Hmm this stuff seems stronger than what I have been told. I wanted to print CSI airbox brackets but I figured it wasn't strong enough.

Yeah, I am pretty impressed by the material. The finish is rough but it's way stronger than any plastic 3D print I've ever seen.
 
The weekend got away from me (as often happens) so no update on this yet. But I did manage to waste an hour this morning reading more about 3D printing in metal materials. Interesting point of view from Jay Leno:

"Recently, we had the chance to visit Jay Leno’s Garage and talk with him about making vintage auto parts with additive metals and Direct Metal Laser Sintering (DMLS). As Jay said, “Remember the early days of 3D printing where you had to make it in plastic? You know, remember those days like four years ago? Well forget that! We’ve moved on!”

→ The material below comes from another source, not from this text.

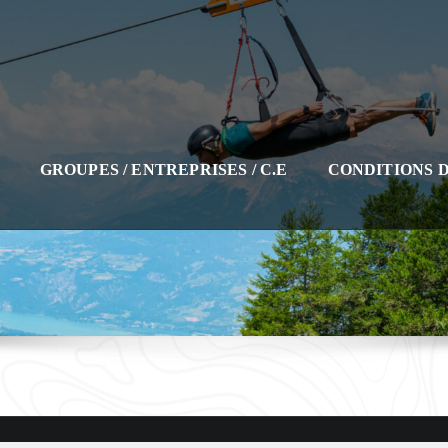
GROUPES / ENTREPRISES / C.E
CONDITIONS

Jay was interested in the implications of DMLS for his favorite hobby, collecting and restoring old automobiles. Holding up a vintage piece, Jay said, “When you have old parts like this for a White steam car – there are barely any cars left, let alone parts – this is a revelation. You can actually have parts made in metal of a better quality than it even was originally.”

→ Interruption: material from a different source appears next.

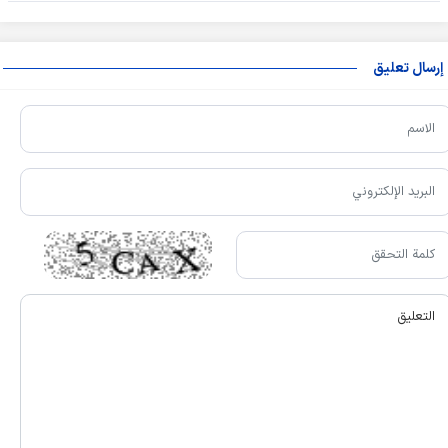
إرسال تعليق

We worked with Jay and his shop foreman, Bernard Juchli, on a burner, a piece that functions “like a pilot light on your water heater,” for one of his White steam cars. Previously, Jay’s shop has used plastic 3D printers to build patterns for metal casting. This time, Juchli used Stratasys Direct Manufacturing’s additive metals expertise to build the production part in Inconel 718, a nickel-based super alloy that is extremely heat and corrosive resistant – perfect for the under hood environment of an antique car.

“The neat part is,” Bernard said, “we drew this in GibbsCAM because I was thinking of machining it. It would have involved quite a lot of machining to get all these cross-drillings. By printing it, we already had that done.” DMLS’ ability to handle complex geometries and internal features makes it an ideal process for reverse-engineering rare parts.

Additive metals have opened up new markets to high-quality parts, fast, and there’s very little limitations. Serious car restorers no longer have to struggle with parts that are impossible to find. “There’s no part of a motorcycle, automobile, steam engine, that can’t be reproduced,” said Jay. Stratasys Direct Manufacturing can take any part or 3D model and make functional, accurate parts.

“Think about it. There’s nothing you can’t reproduce… we’re making things that no longer exist and now, they exist again.”